[Dataset excerpts]
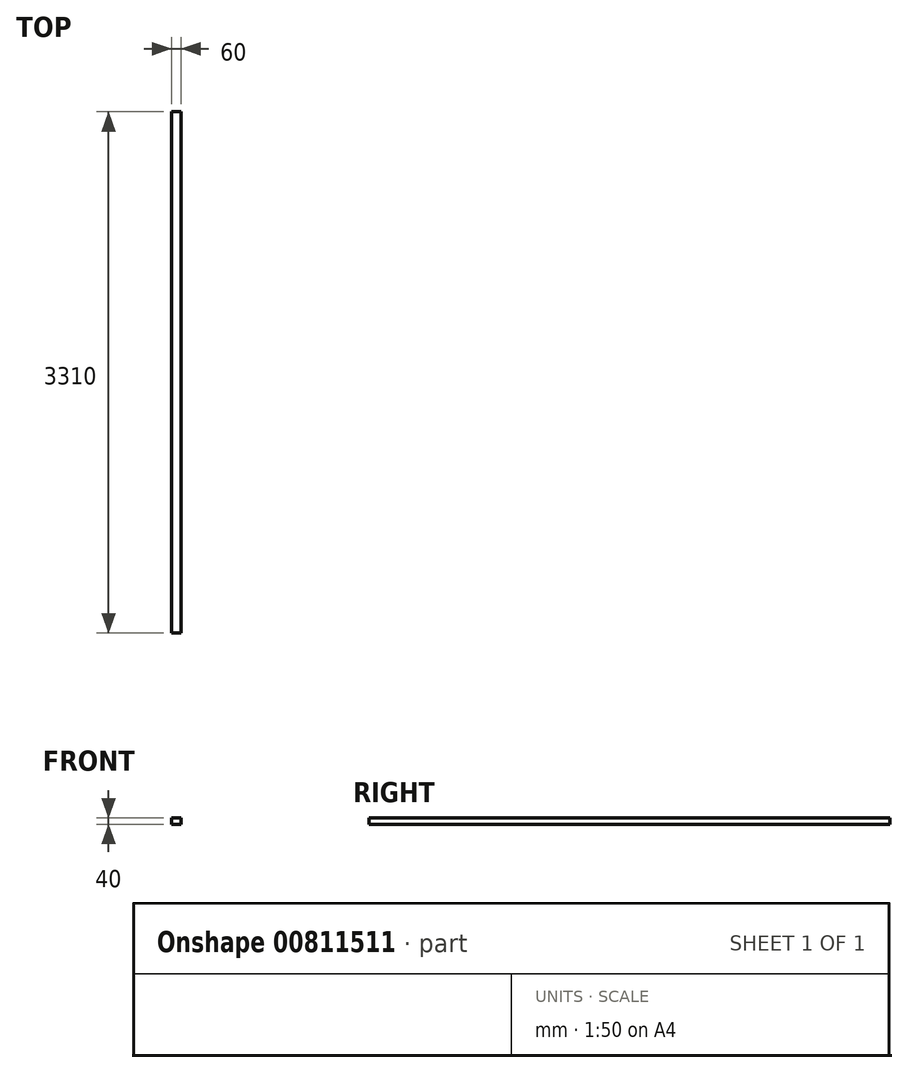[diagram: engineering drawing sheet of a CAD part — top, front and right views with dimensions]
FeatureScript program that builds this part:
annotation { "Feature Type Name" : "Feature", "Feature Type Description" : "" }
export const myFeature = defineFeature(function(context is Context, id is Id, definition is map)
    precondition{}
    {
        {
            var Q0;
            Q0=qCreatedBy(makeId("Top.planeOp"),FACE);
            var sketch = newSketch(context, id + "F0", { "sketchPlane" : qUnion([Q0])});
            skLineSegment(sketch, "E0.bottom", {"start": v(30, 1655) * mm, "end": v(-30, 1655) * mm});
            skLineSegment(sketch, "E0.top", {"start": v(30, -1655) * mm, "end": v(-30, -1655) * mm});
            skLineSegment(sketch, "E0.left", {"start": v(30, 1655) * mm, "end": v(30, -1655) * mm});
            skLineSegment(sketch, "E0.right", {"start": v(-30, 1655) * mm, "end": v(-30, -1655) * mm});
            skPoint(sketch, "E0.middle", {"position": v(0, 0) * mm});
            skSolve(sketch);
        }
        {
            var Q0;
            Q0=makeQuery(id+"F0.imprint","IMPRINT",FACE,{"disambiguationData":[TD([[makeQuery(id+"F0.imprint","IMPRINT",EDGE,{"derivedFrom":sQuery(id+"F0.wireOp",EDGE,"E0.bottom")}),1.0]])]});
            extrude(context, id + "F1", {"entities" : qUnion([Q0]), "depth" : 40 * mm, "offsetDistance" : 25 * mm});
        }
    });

* * *

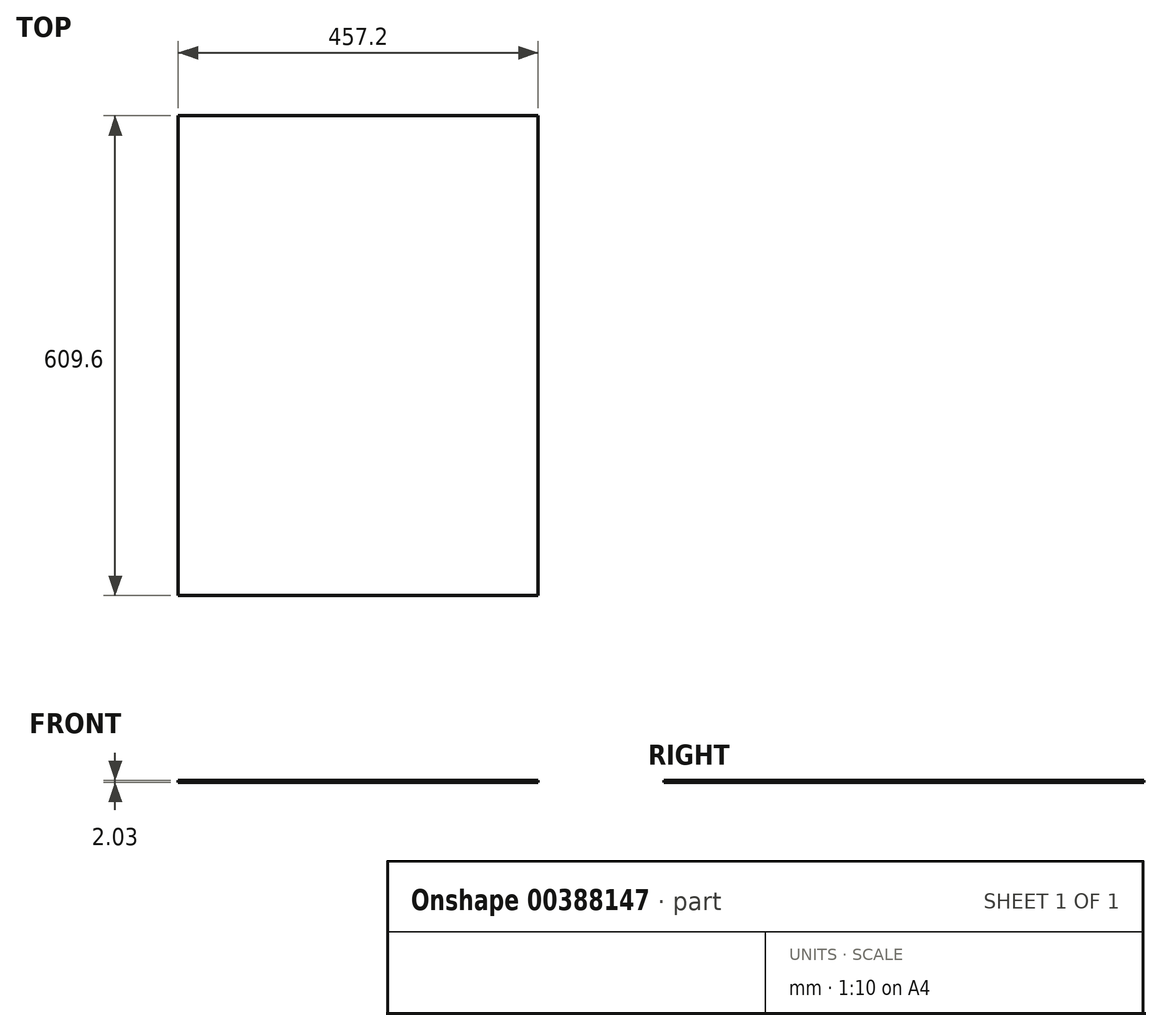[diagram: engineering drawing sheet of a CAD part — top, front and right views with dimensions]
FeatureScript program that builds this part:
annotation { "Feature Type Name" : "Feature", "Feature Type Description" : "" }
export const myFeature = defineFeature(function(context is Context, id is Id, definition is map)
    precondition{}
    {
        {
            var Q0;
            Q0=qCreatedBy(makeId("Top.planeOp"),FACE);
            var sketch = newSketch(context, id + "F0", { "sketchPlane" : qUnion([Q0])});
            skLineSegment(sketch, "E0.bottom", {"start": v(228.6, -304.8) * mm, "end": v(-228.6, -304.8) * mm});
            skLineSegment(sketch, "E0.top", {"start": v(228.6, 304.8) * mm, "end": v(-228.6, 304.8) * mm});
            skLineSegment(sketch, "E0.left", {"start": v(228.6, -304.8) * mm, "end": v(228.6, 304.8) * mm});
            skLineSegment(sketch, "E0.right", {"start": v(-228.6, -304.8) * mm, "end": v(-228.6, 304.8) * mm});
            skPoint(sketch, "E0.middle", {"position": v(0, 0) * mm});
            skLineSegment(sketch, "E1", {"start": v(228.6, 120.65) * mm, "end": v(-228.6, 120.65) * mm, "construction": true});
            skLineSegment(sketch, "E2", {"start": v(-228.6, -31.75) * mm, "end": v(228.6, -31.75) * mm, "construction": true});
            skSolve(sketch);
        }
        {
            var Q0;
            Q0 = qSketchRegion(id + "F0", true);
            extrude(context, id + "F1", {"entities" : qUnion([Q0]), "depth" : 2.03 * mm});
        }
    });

● **Task statement**
From the design file entries above, copy out each line that contains the string "true".

● **Complete response**
            skLineSegment(sketch, "E1", {"start": v(228.6, 120.65) * mm, "end": v(-228.6, 120.65) * mm, "construction": true});
            skLineSegment(sketch, "E2", {"start": v(-228.6, -31.75) * mm, "end": v(228.6, -31.75) * mm, "construction": true});
            Q0 = qSketchRegion(id + "F0", true);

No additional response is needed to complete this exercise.